### Activity
In the records below, find the line holding "Table 4. Experimental" and the line holding "TABLE 3 | Association". Set down both, with every line between them, exactly.

### Input for this task
********

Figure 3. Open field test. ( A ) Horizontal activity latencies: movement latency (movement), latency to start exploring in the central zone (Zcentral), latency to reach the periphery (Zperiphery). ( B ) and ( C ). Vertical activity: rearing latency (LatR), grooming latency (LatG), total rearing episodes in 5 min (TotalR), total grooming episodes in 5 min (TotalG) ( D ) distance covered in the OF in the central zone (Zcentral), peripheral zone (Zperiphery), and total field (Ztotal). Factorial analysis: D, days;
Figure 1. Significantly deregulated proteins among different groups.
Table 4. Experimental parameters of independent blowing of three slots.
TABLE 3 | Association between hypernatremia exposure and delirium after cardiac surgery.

********

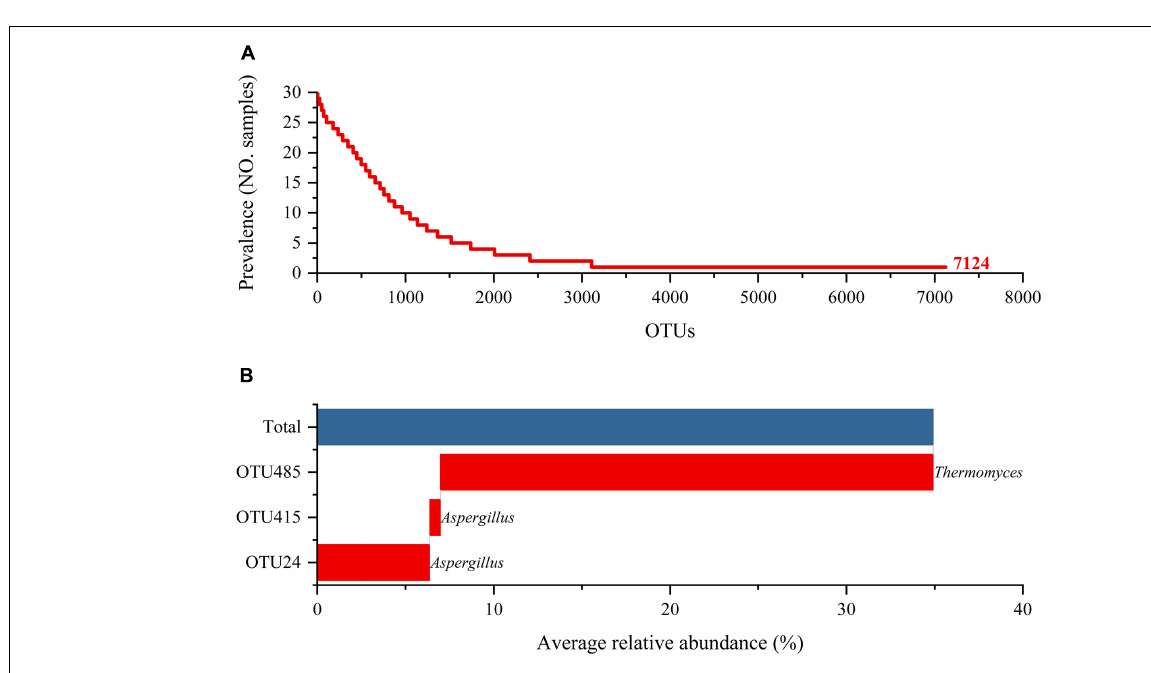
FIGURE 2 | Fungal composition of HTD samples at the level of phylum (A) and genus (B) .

********

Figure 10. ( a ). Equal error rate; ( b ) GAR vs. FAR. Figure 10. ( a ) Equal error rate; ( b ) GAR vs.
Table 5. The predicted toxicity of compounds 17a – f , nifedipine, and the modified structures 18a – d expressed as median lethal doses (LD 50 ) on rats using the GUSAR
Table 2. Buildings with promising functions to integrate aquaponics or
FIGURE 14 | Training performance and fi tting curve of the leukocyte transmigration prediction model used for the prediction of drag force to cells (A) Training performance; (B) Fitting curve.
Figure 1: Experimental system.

********

### Task output
Table 4. Experimental parameters of independent blowing of three slots.
TABLE 3 | Association between hypernatremia exposure and delirium after cardiac surgery.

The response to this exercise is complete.